The command does not try to prove that two biological analyses are equivalent. It gives an audit trail for the framework layer: which CBIcall version ran, which registered pipeline was resolved, which workflow files were executed, which resource identity was selected, and whether normalized VCF output fingerprints match when available.
Minimal Audit
bin/cbicall compare-runs run_a/ run_b/ \
--output compare-report.txt \
--html compare-report.html
Keep these files from each completed run:
| File | Why it matters |
|---|---|
run-report.json | Compact provenance report used by compare-runs. |
log.json | Full resolved configuration, runtime parameters, and resource details. |
| Workflow log | Execution log for the selected Bash or Snakemake backend. |
03_stats/*.vcf.sha256.txt | Normalized VCF fingerprint report when produced by the workflow. |
For a concise methods audit, archive compare-report.txt together with the two
run-report.json files. The optional HTML file is useful for manual browsing
but contains the same comparison content as the text report.

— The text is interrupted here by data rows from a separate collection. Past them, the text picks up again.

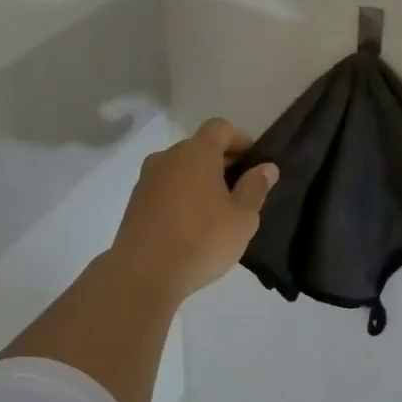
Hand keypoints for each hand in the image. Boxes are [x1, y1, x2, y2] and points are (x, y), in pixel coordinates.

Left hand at [107, 118, 276, 305]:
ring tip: (216, 211)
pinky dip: (181, 196)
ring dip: (200, 180)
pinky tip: (191, 225)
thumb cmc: (202, 240)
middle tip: (240, 191)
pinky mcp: (135, 202)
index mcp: (196, 153)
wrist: (143, 274)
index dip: (240, 139)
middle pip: (199, 147)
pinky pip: (165, 188)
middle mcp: (167, 157)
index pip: (220, 127)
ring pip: (180, 169)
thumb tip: (266, 167)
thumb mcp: (243, 218)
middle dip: (222, 162)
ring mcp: (147, 179)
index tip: (253, 162)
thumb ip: (255, 188)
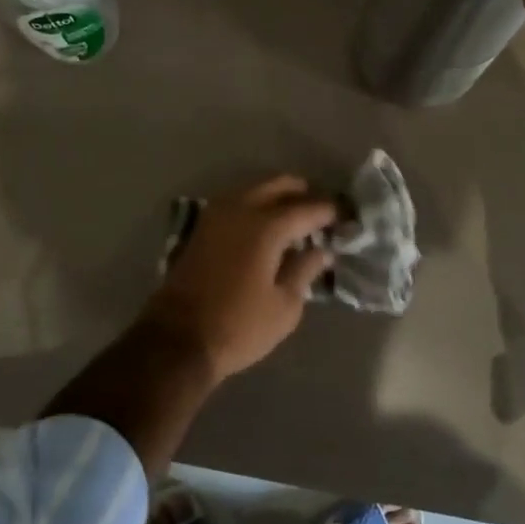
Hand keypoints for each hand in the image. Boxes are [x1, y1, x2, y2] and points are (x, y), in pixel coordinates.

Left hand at [142, 176, 338, 381]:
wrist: (177, 338)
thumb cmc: (238, 326)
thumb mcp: (284, 306)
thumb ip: (305, 270)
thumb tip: (322, 250)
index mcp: (266, 226)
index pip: (307, 208)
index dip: (329, 211)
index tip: (346, 216)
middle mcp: (240, 209)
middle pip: (278, 185)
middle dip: (303, 193)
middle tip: (321, 211)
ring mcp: (216, 215)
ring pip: (254, 189)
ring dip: (277, 196)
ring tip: (297, 217)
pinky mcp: (202, 227)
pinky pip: (237, 202)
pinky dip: (256, 205)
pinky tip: (267, 225)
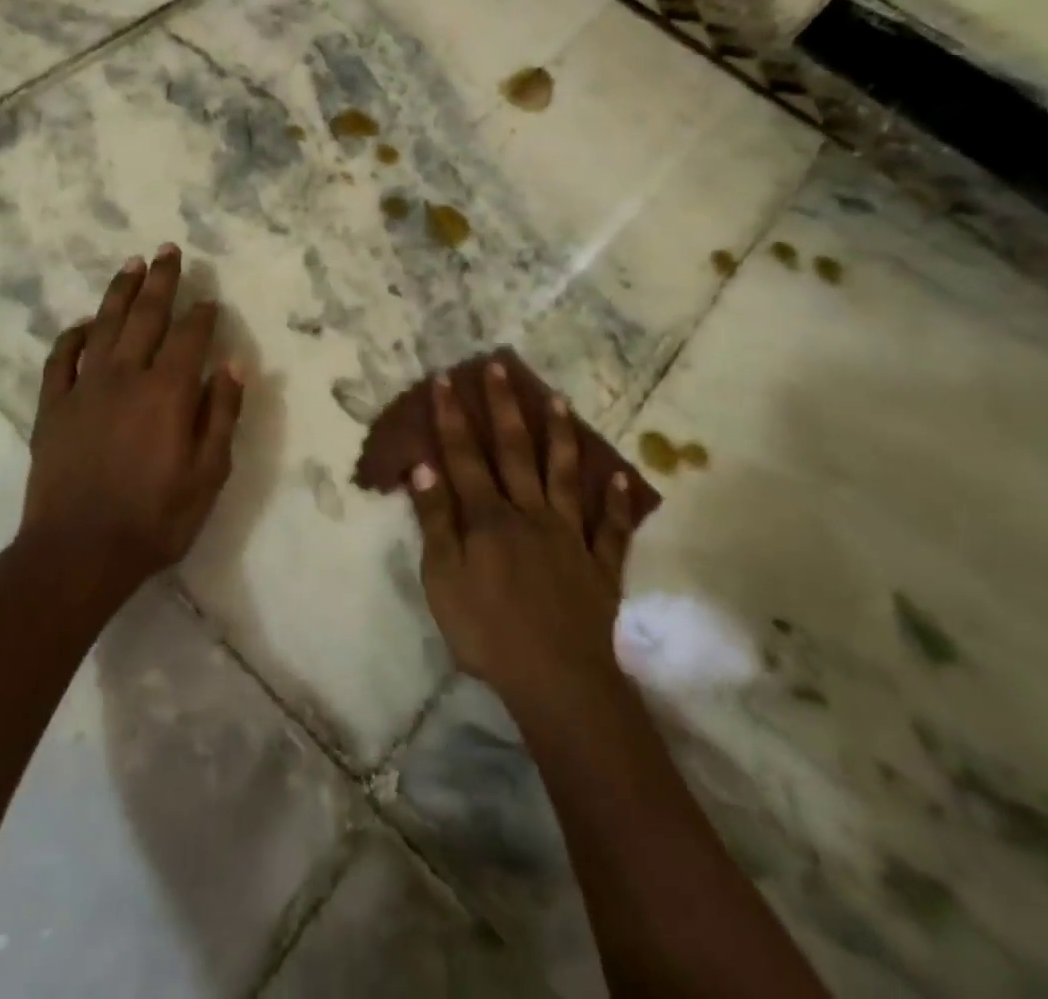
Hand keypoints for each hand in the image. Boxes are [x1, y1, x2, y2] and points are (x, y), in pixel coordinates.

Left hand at [17, 245, 244, 606]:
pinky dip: (72, 336)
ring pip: (103, 326)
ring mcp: (84, 388)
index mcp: (167, 391)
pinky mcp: (53, 407)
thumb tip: (233, 366)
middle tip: (168, 250)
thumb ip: (221, 415)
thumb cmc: (154, 519)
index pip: (190, 337)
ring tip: (131, 265)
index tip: (210, 299)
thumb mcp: (208, 475)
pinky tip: (83, 324)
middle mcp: (126, 376)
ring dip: (119, 293)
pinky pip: (61, 359)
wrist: (78, 553)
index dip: (202, 314)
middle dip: (160, 281)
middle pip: (145, 316)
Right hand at [409, 359, 636, 705]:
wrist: (557, 680)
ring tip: (560, 399)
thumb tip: (424, 468)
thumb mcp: (443, 580)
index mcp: (489, 517)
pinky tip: (623, 476)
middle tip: (500, 366)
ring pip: (565, 474)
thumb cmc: (488, 632)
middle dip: (504, 406)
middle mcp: (530, 513)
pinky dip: (619, 501)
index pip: (464, 456)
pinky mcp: (600, 564)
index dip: (453, 416)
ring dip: (560, 435)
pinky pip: (612, 527)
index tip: (446, 378)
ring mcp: (570, 535)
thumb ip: (435, 521)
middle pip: (515, 450)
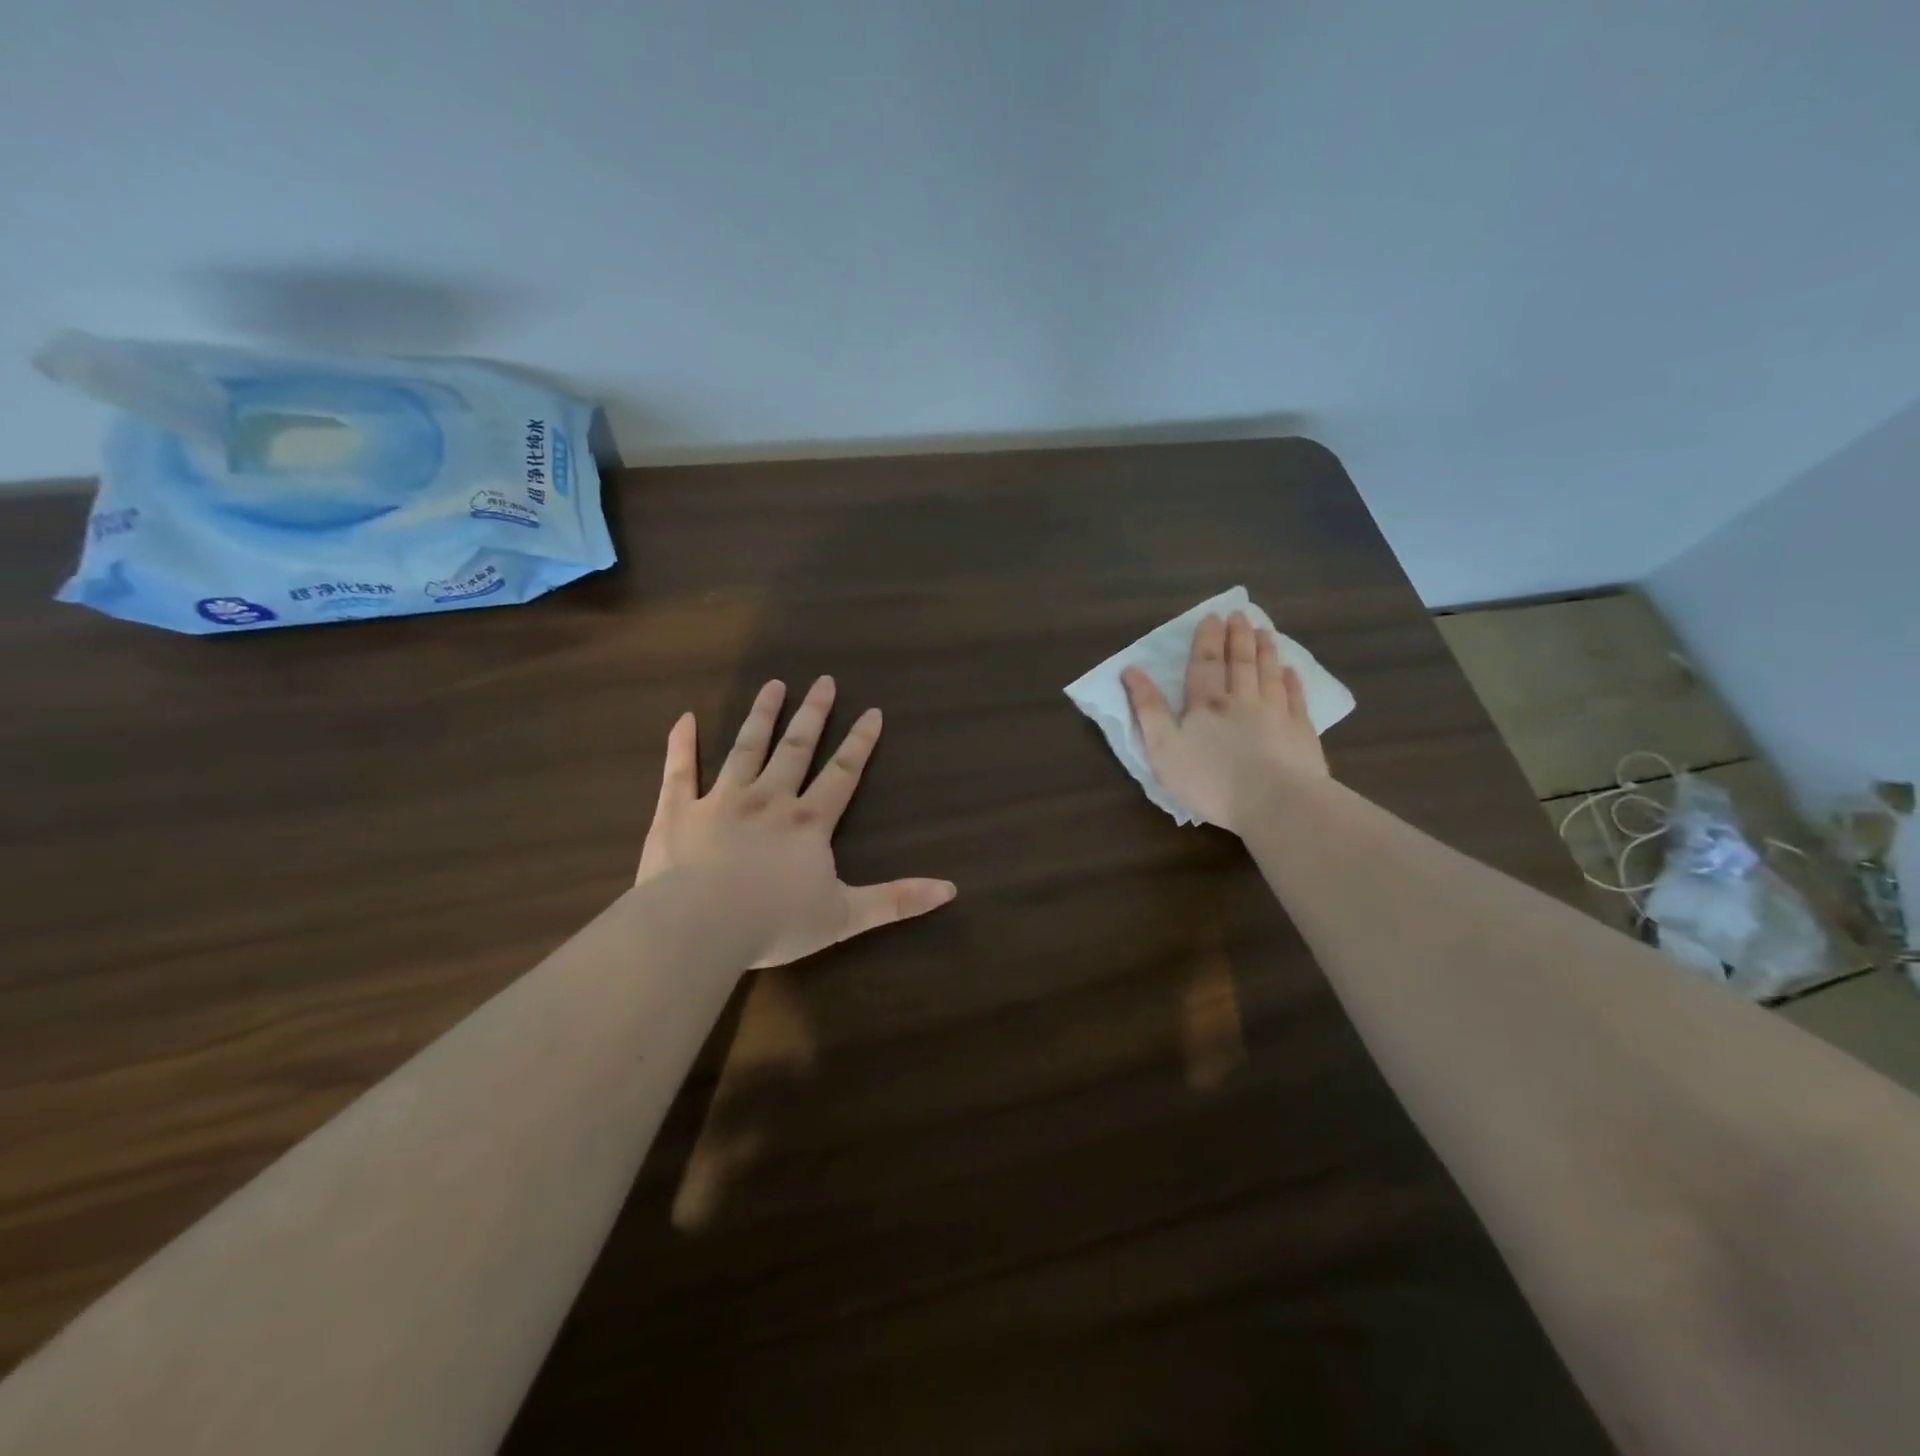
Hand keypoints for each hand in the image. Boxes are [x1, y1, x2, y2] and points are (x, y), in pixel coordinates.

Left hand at [636, 676, 956, 968]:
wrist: (699, 928)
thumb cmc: (774, 923)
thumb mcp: (845, 917)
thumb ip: (896, 900)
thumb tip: (950, 889)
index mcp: (808, 822)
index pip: (842, 773)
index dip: (860, 742)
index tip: (872, 711)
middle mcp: (769, 800)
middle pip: (796, 748)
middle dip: (813, 714)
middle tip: (824, 680)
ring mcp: (721, 801)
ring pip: (746, 748)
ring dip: (762, 715)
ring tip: (774, 685)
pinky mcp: (678, 812)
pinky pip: (680, 771)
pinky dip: (681, 745)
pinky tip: (685, 718)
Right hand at [1121, 611, 1328, 832]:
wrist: (1275, 802)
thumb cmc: (1210, 780)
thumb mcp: (1163, 748)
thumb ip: (1147, 709)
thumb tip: (1131, 670)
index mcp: (1206, 704)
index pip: (1204, 663)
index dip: (1207, 638)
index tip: (1212, 616)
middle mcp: (1242, 700)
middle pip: (1240, 662)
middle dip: (1238, 636)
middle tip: (1240, 614)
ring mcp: (1276, 714)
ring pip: (1269, 674)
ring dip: (1266, 651)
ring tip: (1265, 631)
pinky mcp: (1301, 733)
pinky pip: (1296, 699)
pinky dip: (1293, 682)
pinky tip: (1292, 671)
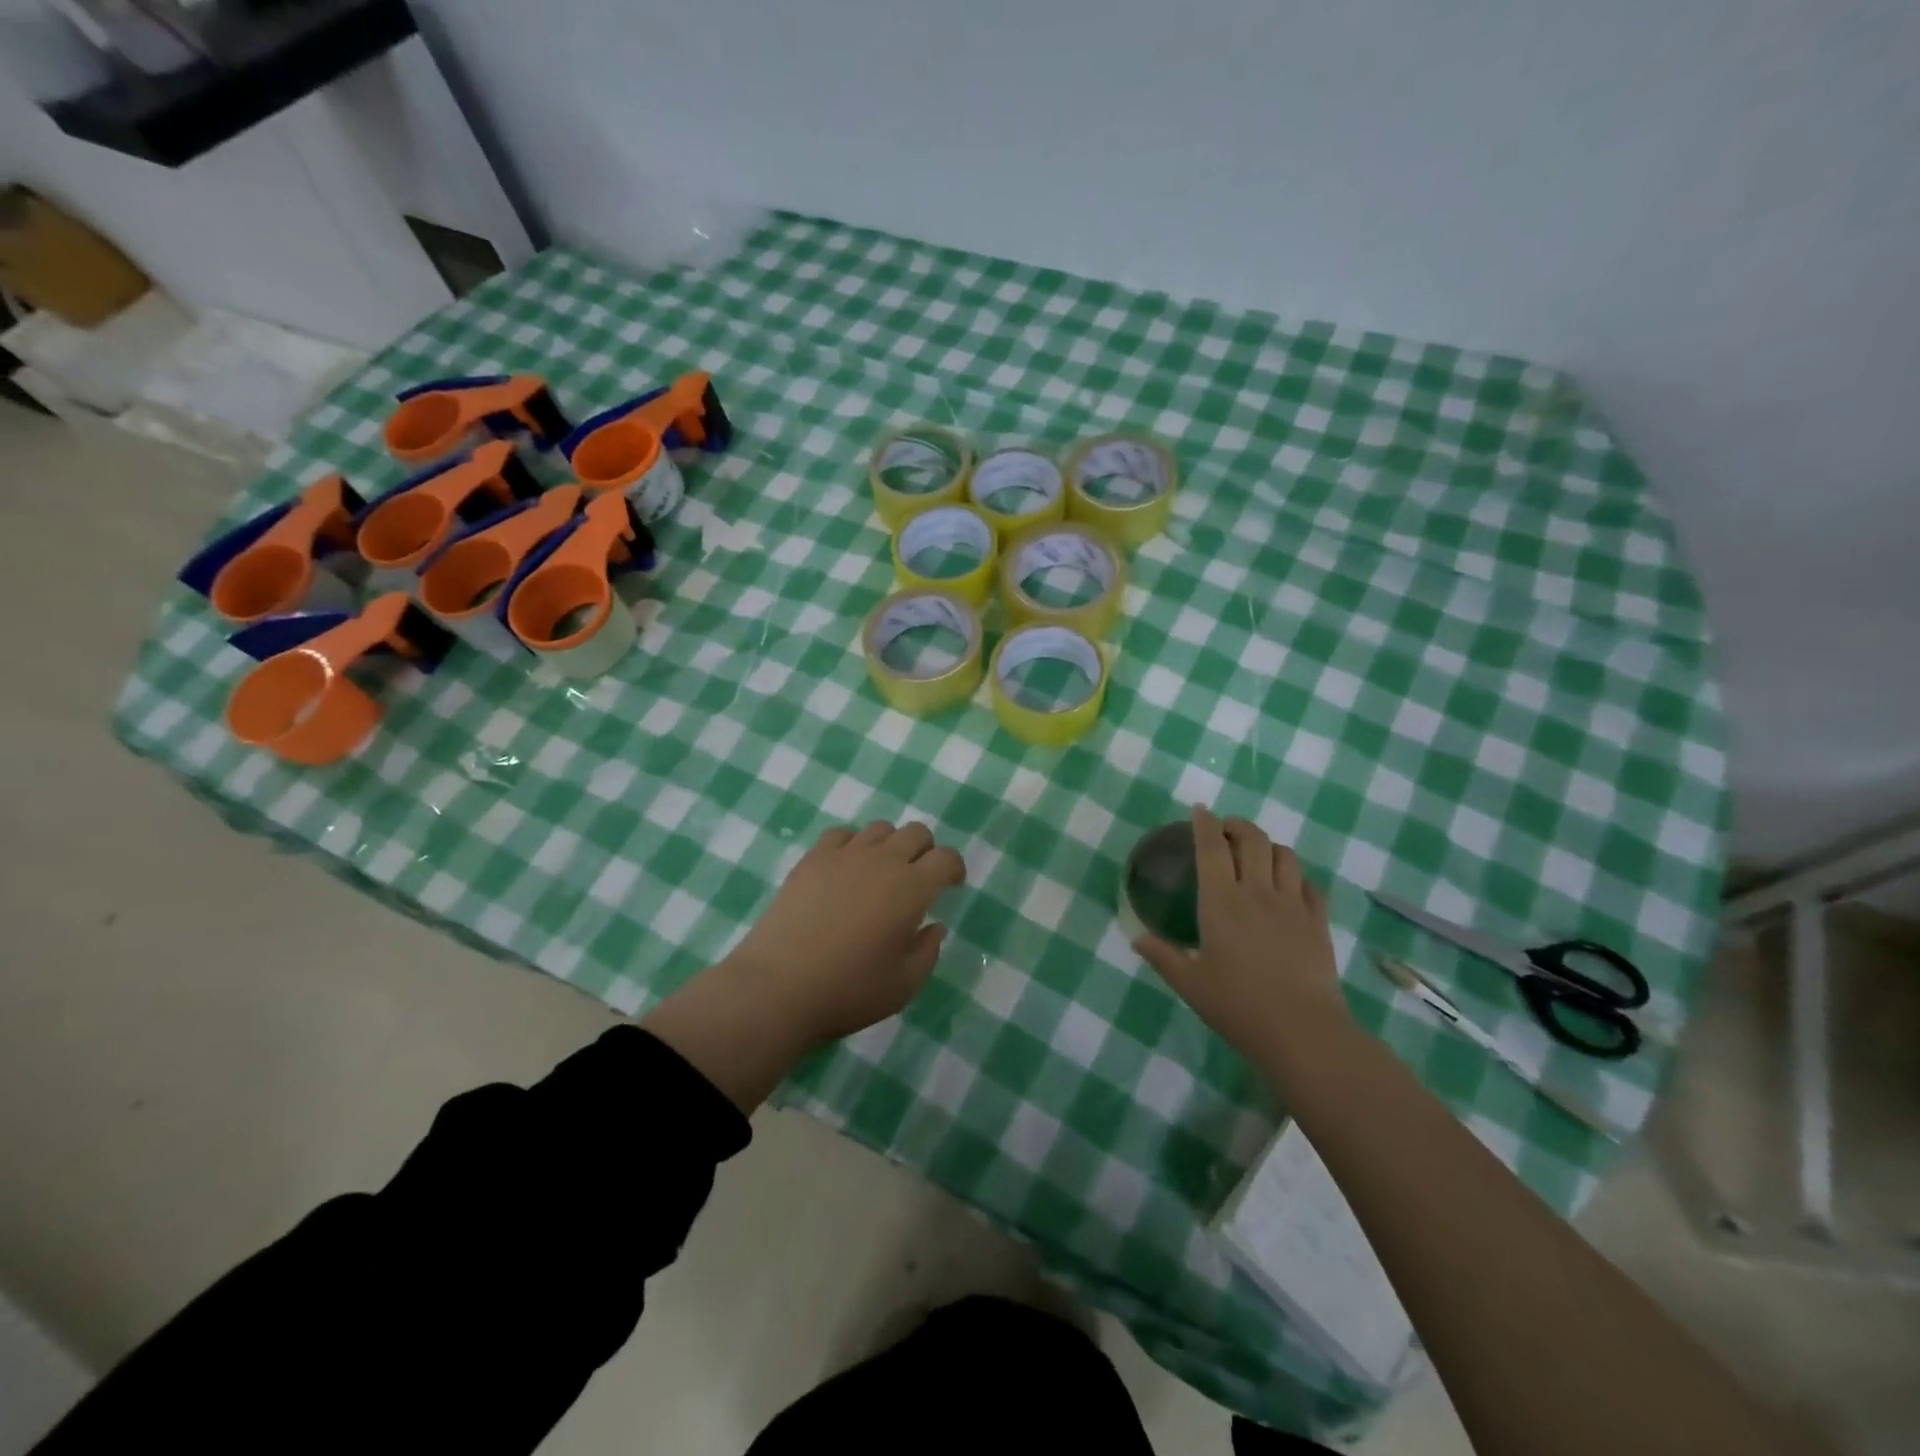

With two runs, CBIcall prints a direct pairwise comparison. With three or more runs, the first run is used as the baseline and the remaining runs are compared against it:
bin/cbicall compare-runs baseline_run/ repeat_1/ repeat_2/ repeat_3/ \
--output compare-report.txt \
--html compare-report.html
What Is Compared
| Layer | Fields |
|---|---|
| Framework | CBIcall version recorded in run-report.json. |
| Pipeline | Workflow key, pipeline implementation version, entrypoint, and workflow fingerprint. |
| Workflow files | Entrypoint and helper/config file paths plus their SHA-256 values. |
| Resources | Resource key and resource fingerprint from the selected resource catalog entry. |
| Outputs | Normalized VCF fingerprints when 03_stats/*.vcf.sha256.txt is present. |
The workflow fingerprint is computed from the resolved workflow files. Any byte change in the entrypoint, helpers, Snakefile, or config files changes this fingerprint, including comment-only edits. This is deliberate: it tells the auditor that the implementation used for the second run was not exactly the same implementation used for the first run.
The output fingerprint is different. It is computed from normalized VCF records, not from the raw VCF file bytes. This avoids reporting false differences caused only by VCF header timestamps, command lines, or compression metadata.
The status vocabulary is intentionally small:
| Status | Meaning |
|---|---|
same | Values or fingerprints match. |
different | Values or fingerprints exist in all compared runs but differ. |
missing | Evidence is present in only some runs. |
not available | Evidence is not recorded in any compared run. |
How To Read The Result
Use this order when auditing two runs:
- Check Framework. A different CBIcall version means the execution driver changed between runs.
- Check Pipeline and Workflow files. A different workflow fingerprint means the resolved workflow implementation changed. Inspect the listed file fingerprints to locate the changed file.
- Check Resources. A different resource key or hash means the selected external dependency set was not the same.
- Check Outputs. Matching normalized VCF fingerprints indicate that the compared variant records match under CBIcall's deterministic VCF comparison rules.
If the workflow fingerprint changed but the normalized VCF fingerprint is the same, the two runs produced the same compared VCF records despite an implementation text change. That is useful audit evidence, but the change should still be inspected before claiming full execution identity.
Reports
The text report is the canonical audit artifact because it is easy to diff, archive, and attach to review material. The HTML report is a static rendering of the same information for browsing.

Interpretation
A changed workflow fingerprint means the resolved workflow files are not byte-identical. That is audit evidence, not automatically a failed analysis. For example, editing a comment in a Bash workflow changes the workflow hash but may leave the normalized VCF fingerprint unchanged.
For output reproducibility, prioritize the normalized VCF fingerprint. For implementation provenance, inspect the workflow and helper file fingerprints.